Иван прислонил винтовку к стене, снял шинель, стал стягивать сапоги. На столе тоненько светил каганец.
Иван разувался в полутьме, присев на высокий порог.
— Ваня, — растерянно сказал дядя. — Это ты, што ли? Ты ж помер, Ваня… Еще при царе…
— То при царе, — сказал Иван, — а теперь иная стать. Всех, кто при царе отдал богу душу, революционная власть назад отзывает… Старый ты хрен, родню не признаешь…
— Ванек, милый ты мой, — кинулся к нему дядя. Не умея ласкать, ворошил волосы, лапал лицо. — Живой, мать твою! Вот радость, так радость… Ну, держись теперя…
— Кто — держись?
— Это я тебе растолкую. У нас тут, брат, такие дела! Я, знамо дело, в большаки записался и в коммуну взошел. Вчера отпер туда всю сбрую, лодку сдал. Я без тебя малость разжился было…
— Жалко небось? — спросил Иван, поглаживая его костлявые плечи.

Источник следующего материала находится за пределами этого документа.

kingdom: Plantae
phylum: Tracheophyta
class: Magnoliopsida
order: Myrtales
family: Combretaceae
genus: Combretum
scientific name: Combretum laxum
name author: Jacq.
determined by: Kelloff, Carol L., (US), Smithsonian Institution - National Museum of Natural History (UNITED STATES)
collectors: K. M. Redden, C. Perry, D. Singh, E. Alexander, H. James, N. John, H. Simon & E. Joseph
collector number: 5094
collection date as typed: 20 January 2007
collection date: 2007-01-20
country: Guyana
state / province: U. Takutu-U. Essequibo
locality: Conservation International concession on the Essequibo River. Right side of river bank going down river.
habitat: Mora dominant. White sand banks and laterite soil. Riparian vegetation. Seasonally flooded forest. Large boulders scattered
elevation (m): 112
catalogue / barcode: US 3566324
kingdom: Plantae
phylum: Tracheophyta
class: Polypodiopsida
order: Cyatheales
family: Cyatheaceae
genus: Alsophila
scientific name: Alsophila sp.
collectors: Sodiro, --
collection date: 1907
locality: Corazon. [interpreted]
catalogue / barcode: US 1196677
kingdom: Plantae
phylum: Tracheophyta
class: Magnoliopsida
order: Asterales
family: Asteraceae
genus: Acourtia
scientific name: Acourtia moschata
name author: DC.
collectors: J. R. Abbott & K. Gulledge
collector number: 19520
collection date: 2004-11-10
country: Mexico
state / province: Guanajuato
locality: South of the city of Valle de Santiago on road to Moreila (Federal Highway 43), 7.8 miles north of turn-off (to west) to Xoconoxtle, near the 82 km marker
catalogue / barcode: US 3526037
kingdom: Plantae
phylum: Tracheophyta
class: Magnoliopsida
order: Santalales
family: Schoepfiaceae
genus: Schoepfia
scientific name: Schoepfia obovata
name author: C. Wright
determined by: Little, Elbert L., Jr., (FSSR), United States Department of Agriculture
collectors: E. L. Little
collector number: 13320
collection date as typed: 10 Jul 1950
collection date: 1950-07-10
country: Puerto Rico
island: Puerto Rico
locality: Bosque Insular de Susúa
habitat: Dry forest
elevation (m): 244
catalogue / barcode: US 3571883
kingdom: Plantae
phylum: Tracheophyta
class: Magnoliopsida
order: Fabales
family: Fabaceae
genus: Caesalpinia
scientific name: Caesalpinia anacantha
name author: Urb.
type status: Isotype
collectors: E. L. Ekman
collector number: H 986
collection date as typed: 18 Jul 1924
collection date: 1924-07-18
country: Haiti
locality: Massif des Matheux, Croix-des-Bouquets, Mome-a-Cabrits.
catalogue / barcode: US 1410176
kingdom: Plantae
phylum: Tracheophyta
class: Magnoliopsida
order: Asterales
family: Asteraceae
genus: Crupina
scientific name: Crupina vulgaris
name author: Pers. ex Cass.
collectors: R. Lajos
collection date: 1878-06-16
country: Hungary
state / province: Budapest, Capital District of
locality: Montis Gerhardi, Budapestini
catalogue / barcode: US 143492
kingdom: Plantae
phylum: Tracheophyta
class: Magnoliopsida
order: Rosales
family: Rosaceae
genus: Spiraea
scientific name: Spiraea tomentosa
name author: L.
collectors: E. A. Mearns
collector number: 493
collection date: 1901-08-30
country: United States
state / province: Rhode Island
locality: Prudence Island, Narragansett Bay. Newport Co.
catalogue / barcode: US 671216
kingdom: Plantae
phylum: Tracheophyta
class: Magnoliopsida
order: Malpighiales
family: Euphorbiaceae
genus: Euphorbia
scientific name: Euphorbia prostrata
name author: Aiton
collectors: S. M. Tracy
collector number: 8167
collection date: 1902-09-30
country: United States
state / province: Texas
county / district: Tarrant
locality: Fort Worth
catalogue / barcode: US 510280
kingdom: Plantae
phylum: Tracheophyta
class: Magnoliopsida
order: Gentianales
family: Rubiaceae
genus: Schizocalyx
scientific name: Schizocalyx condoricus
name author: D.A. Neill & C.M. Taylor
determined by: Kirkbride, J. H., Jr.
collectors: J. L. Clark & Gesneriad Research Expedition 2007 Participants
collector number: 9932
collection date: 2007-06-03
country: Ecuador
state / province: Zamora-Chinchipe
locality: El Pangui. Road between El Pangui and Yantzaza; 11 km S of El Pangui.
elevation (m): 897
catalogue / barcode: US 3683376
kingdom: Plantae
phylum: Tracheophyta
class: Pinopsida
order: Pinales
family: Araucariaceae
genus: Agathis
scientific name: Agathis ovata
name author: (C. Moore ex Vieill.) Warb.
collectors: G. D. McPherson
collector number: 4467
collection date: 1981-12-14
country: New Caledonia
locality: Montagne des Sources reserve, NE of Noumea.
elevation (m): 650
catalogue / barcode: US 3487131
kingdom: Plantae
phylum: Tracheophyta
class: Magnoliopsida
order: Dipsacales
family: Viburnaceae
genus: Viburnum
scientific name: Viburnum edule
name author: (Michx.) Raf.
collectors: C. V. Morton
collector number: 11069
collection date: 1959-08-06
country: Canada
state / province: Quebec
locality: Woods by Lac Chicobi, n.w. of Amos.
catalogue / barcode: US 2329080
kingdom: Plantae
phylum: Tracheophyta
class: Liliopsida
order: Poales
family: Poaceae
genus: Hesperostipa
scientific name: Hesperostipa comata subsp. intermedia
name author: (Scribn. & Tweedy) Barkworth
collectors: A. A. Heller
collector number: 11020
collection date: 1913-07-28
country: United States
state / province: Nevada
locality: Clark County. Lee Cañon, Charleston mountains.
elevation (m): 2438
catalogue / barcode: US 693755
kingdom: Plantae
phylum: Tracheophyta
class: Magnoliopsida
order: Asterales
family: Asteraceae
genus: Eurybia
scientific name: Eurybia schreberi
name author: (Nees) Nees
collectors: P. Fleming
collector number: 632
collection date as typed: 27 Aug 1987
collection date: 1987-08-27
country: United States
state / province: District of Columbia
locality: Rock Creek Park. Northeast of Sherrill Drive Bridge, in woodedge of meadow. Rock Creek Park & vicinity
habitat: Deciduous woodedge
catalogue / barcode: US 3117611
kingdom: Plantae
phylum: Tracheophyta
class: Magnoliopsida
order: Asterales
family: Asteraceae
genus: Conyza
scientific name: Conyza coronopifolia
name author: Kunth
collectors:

— А чего жалеть, Ваня, — всхлипнул дядя, — али ты меня не знаешь? Об тебе вот я жалел… когда ты помер. Бумага в волостное правление приходила. Ну, думаю, один, как перст, остался. Борову нашему молебен заказал, прости ты меня, недотепу… После молебна выпили с ним крепко, сказать проще, напились в стельку и разодрались под конец через тебя же, через твою светлую память.
Вержбицкий отстранился и, светло глядя племяннику в лицо, улыбнулся виновато:
— Об чем балабоню, дурак старый? Весь ум от радости незнамо куда делся. Проходи, садись. А я попытаюсь жратвишки какой-никакой достать.
— Ничего не надо. Хлеба мне дали, консервов, бутылку водки. Давай истопим баню.
— И то, — легко согласился дядя, и за этой затаенной радостью, что не надо бегать по селу, выспрашивать у кого-то хлеба и продуктов, чтобы накормить служивого, почудилось Ивану грозное дыхание голода.
Вержбицкий оделся и, собираясь выходить, вдруг строговато спросил:
— Вань, а ты чей будешь? Кому баню стану топить?
— Не пойму тебя…
— Ты в какую партию взошел?
— А без этого тут нельзя?
— Ни в коем разе, — убежденно сказал Вержбицкий. Маленький он был, встопорщенный, как воробей, и лицо еще от слез не отвердело. Но слова были тверды. — У нас тут так, Ваня. Али мы, большаки, тебя захомутаем, али исеры тебя заарканят. Меньшаки, анархисты тоже, знаешь, дремать не станут. И пять штук толстовцев есть, твоих разлюбезных братцев.
— Кончай, кончай, старый хрен, — миролюбиво сказал Иван. — Ты мне еще то в вину поставь, что я материну титьку сосал. Ишь, политики… Был Каралат — стал маленький Питер.
— А все ж таки? — стоял на своем дядя. — Давай, определяйся зараз. А то я такой: с чужаком, хоть он мне и разъединая родня, не то что водку пить, а и… рядом не сяду. Баню, конешно, истоплю, так и быть. Мы, большаки, тифозную вшу не любим, мы противу нее боремся телесной чистотой и душевной сознательностью. Вша для нас ярая контрреволюционерка, чью бы кровь она ни сосала. Так что баню я тебе истоплю.